***** MATERIAL PROVIDED *****

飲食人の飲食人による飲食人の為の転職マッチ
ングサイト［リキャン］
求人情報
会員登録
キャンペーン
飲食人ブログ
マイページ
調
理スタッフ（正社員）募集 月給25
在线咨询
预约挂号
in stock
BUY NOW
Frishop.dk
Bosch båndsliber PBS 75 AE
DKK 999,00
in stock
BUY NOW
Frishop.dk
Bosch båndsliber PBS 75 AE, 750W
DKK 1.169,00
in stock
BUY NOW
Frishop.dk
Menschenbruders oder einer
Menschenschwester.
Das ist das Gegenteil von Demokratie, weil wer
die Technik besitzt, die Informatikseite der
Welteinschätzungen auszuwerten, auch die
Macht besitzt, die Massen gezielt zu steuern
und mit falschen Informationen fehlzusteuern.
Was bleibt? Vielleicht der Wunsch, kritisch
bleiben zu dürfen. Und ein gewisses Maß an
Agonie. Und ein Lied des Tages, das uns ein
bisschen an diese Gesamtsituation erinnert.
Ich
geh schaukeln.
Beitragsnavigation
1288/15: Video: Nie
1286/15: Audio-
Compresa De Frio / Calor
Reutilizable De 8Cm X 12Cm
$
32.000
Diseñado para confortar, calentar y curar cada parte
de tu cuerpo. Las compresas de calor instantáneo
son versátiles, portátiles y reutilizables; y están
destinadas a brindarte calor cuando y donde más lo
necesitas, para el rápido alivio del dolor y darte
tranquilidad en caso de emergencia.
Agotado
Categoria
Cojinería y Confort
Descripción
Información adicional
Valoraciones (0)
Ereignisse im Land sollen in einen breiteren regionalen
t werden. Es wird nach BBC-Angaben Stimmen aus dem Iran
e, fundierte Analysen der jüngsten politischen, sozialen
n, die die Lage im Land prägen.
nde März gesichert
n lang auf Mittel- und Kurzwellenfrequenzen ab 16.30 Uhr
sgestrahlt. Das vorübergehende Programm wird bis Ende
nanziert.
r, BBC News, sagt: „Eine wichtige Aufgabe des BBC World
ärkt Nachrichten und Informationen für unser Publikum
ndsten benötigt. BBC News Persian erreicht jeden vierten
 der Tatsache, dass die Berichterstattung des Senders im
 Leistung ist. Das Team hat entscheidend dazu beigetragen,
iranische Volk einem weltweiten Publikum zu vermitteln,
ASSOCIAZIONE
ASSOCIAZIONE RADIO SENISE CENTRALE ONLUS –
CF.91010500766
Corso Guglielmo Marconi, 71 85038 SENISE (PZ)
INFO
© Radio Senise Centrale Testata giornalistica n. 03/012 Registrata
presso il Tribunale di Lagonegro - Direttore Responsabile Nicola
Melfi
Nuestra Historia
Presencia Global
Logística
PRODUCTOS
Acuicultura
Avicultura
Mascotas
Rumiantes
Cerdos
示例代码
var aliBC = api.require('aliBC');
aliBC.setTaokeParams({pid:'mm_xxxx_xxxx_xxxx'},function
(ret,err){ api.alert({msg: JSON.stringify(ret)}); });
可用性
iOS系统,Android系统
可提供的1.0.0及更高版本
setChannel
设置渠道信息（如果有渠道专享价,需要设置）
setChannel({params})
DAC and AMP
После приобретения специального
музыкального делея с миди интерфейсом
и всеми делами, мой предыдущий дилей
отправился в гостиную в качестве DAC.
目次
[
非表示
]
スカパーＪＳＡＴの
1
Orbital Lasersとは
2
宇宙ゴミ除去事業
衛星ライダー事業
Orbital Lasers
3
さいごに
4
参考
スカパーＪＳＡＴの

*****

WORK TO COMPLETE:
Repeat only the lines above, from the first line of the entries through the line that contains "Compresa De Frio / Calor", including both ends.

OUTPUT OF THE EXERCISE:
飲食人の飲食人による飲食人の為の転職マッチ
ングサイト［リキャン］
求人情報
会員登録
キャンペーン
飲食人ブログ
マイページ
調
理スタッフ（正社員）募集 月給25
在线咨询
预约挂号
in stock
BUY NOW
Frishop.dk
Bosch båndsliber PBS 75 AE
DKK 999,00
in stock
BUY NOW
Frishop.dk
Bosch båndsliber PBS 75 AE, 750W
DKK 1.169,00
in stock
BUY NOW
Frishop.dk
Menschenbruders oder einer
Menschenschwester.
Das ist das Gegenteil von Demokratie, weil wer
die Technik besitzt, die Informatikseite der
Welteinschätzungen auszuwerten, auch die
Macht besitzt, die Massen gezielt zu steuern
und mit falschen Informationen fehlzusteuern.
Was bleibt? Vielleicht der Wunsch, kritisch
bleiben zu dürfen. Und ein gewisses Maß an
Agonie. Und ein Lied des Tages, das uns ein
bisschen an diese Gesamtsituation erinnert.
Ich
geh schaukeln.
Beitragsnavigation
1288/15: Video: Nie
1286/15: Audio-
Compresa De Frio / Calor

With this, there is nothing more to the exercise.